Another domain where Putin is entirely receptive to misinformation supplied by a self-serving bureaucracy is in the area of military buildup and readiness (Ezhednevny Zhurnal, April 16). He was loath to postpone this year’s extravagant Victory Day military parade on Red Square. Nonetheless, he reassured that all rearmament programs will be executed, no matter what. Such guarantees ring hollow for those familiar with Russia’s deep economic problems and sound like bad news for all those expecting greater state investment in the degraded public health system (Izvestia, May 9). Reports about tests of a new super-capable S-500 surface-to-air missile system may bring joy to some militaristically minded individuals, but the majority of Russians want to hear more about the testing of COVID-19 vaccines (Nezavisimaya Gazeta, May 10).

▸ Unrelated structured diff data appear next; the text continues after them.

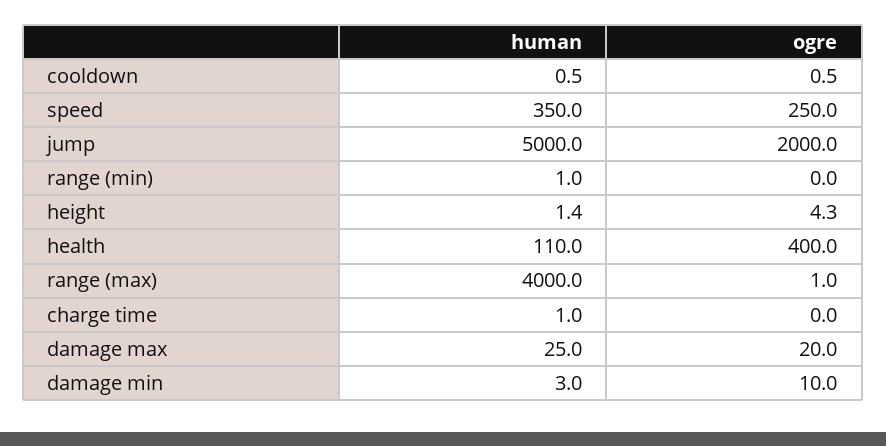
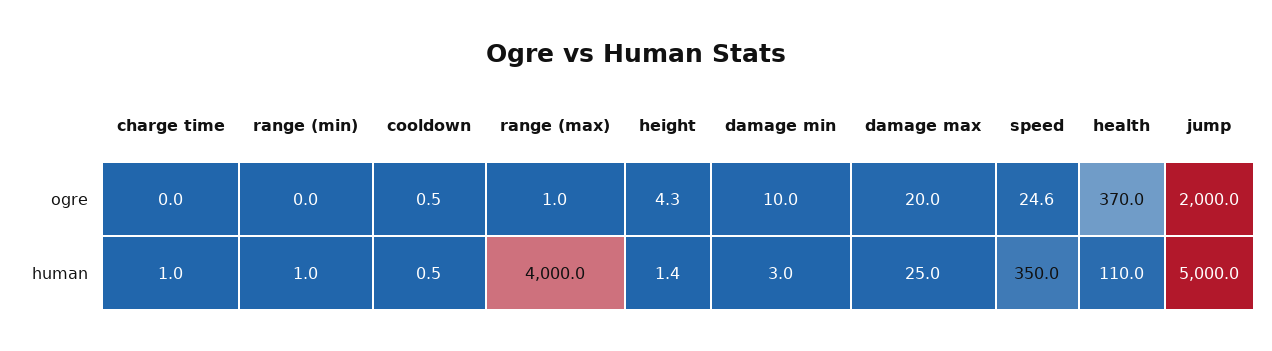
  {
    "human": {
      "cooldown": 0.5,
      "speed": 350,
      "jump": 5000,
      "range (min)": 1,
      "height": 1.4,
      "health": 110,
      "range (max)": 4000,
      "charge time": 1,
      "damage max": 25,
      "damage min": 3
    },
    "ogre": {
      "cooldown": 0.5,
-     "speed": 250,
+     "speed": 24.6,
      "jump": 2000,
      "range (min)": 0,
      "height": 4.3,
-     "health": 400,
+     "health": 370,
      "range (max)": 1,
      "charge time": 0,
      "damage max": 20,
      "damage min": 10
    }
  }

Worries about dissipating public support for the rulers—who show insufficient concern about the plight of their “subjects”—have prompted the top political managers in the Kremlin to quietly push through new legislation on electoral procedures (Newsru.com, May 15). The easing of rules allowing for postal and electronic voting might appear justified by the concerns about the ongoing pandemic; but in fact, it opens new opportunities for the state to falsify election results (Novaya Gazeta, May 14). Liberal politicians argue that the parliamentary elections in autumn 2021 are now fated to turn into a senseless farce, but that is exactly what Putin’s spin-doctors ordered (Moscow Echo, May 15). Mobilizing real public enthusiasm for the plan legitimizing the indefinite prolongation of the ageing autocrat’s rule is seen as too expensive; however, executing this plan against the background of widespread political indifference looks entirely feasible (Carnegie.ru, May 13).

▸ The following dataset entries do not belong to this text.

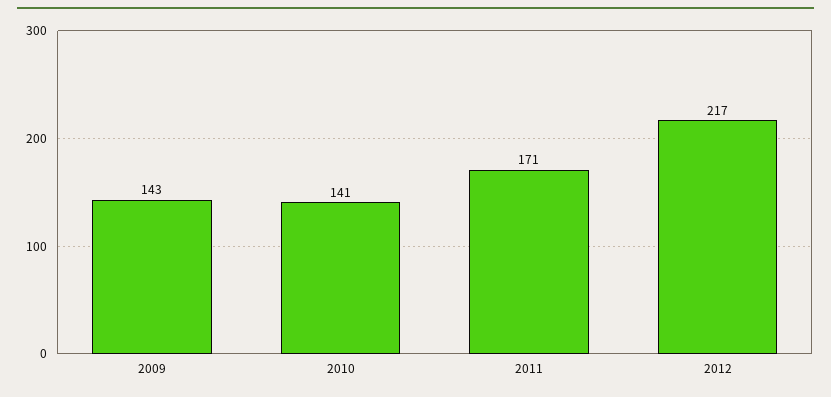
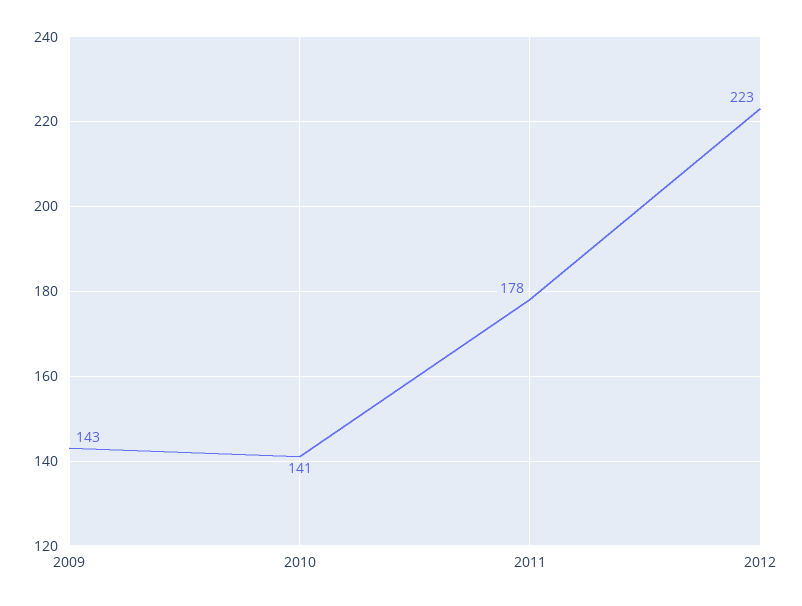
  {
    "2009": 143,
    "2010": 141,
-   "2011": 171,
+   "2011": 178,
-   "2012": 217
+   "2012": 223
  }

It may appear—and probably does to the Kremlin court—that the manipulation of information further secures state control over the political space. But in fact, it denies the authorities access to knowledge about crucially important processes. Actionable data, for instance on the real mortality rate of the severe pandemic, is not hidden away in some top-secret files; it simply does not exist. Facts that do not fit the official discourse on Russia’s unique oil and energy wealth are dismissed, evidence of rot in the superior military might is suppressed, and any signals that challenge the myth of Putin’s unshakable popularity and absolute indispensability are silenced. At the start of the year, this resolute departure from the reality of looming crisis seemed to reflect a winning strategy for the reform-rejecting regime; but the arrival of the massive multifaceted crisis has cracked the mirrors of imagined stability. The instinct of self-preservation should prevail over the authorities’ habits of self-deception and dictate a curtailing of grand ambitions, but it is by no means clear it will.